Di questi tempi, invece, l’Oscar della ingenuità va a Giuseppe Conte, convinto mesi fa di celebrare il suo ‘pranzo di nozze’ a Palermo, inventandosi un vertice sulla Libia con i grandi del mondo, da Trump a Putin, che purtroppo non si sta rivelando neppure come una scampagnata tra le meraviglie dell’isola. Pure il Generale Khalfaq Haftar gli ha dato buca all’ultimo momento, come se uno sposo non si presentasse al matrimonio. Con il ministero degli Esteri esautorato da Palazzo Chigi nella gestione degli inviti (nessuno, ad esempio, ha telefonato al segretario di Stato Usa, Mike Pompeo) e il questore di Palermo che si lamenta per la mancanza di piani organizzativi sugli arrivi delle delegazioni, il cerimoniale sta impazzendo. Alcuni partecipanti, inoltre, non vogliono neppure incontrare altre delegazioni presenti (il più capriccioso l’egiziano Al Sisi), tanto che il Premier Conte dovrà cenare quattro volte perché non riesce a mettere insieme nello stesso tavolo i capi delegazione senza finire in una rissa. Per i giornalisti sembra previsto una sorta di recinto, senza neppure lo spazio per una sigaretta, per non parlare del logo appositamente creato per l’evento con una bandiera italiana che ha fatto ridere un po’ tutti.

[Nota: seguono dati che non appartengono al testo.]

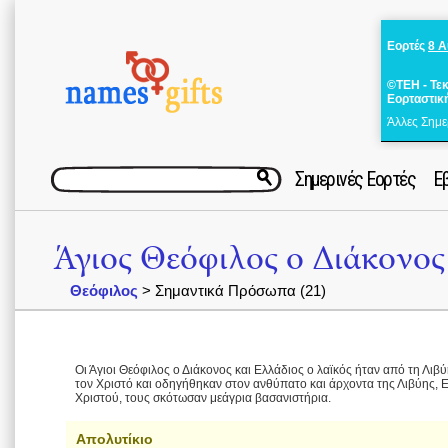
Εορτές
8 
©ΤΕΗ - Τε
Εορταστικ
Άλλες Σημε
Σημερινές Εορτές
Ε
Άγιος Θεόφιλος ο Διάκονος
Θεόφιλος
> Σημαντικά Πρόσωπα (21)
Οι Άγιοι Θεόφιλος ο Διάκονος και Ελλάδιος ο λαϊκός ήταν από τη Λι
τον Χριστό και οδηγήθηκαν στον ανθύπατο και άρχοντα της Λιβύης, Ε
Χριστού, τους σκότωσαν μεάγρια βασανιστήρια.
Απολυτίκιο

Sui contenuti, poi, nebbia fitta, tanto che passerà alla storia come un incontro informale, senza neppure un testo finale e con addirittura lo sfregio dell’Unione africana, che vieterà qualsiasi altro vertice che non si celebri in loco, e quello delle Nazioni Unite che hanno tirato fuori un documento proprio sulla Libia tre giorni prima di Palermo. La verità, a questo punto, è che i problemi in quella zona possono essere risolti solo dai libici che dovranno indire prima il referendum per la Costituzione, sul quale stanno discutendo sessanta rappresentanti eletti da tutte le parti in conflitto, e poi finalmente arrivare a libere elezioni. E che il tempo delle passerelle internazionali per salvifici leader in cerca di gloria è finito.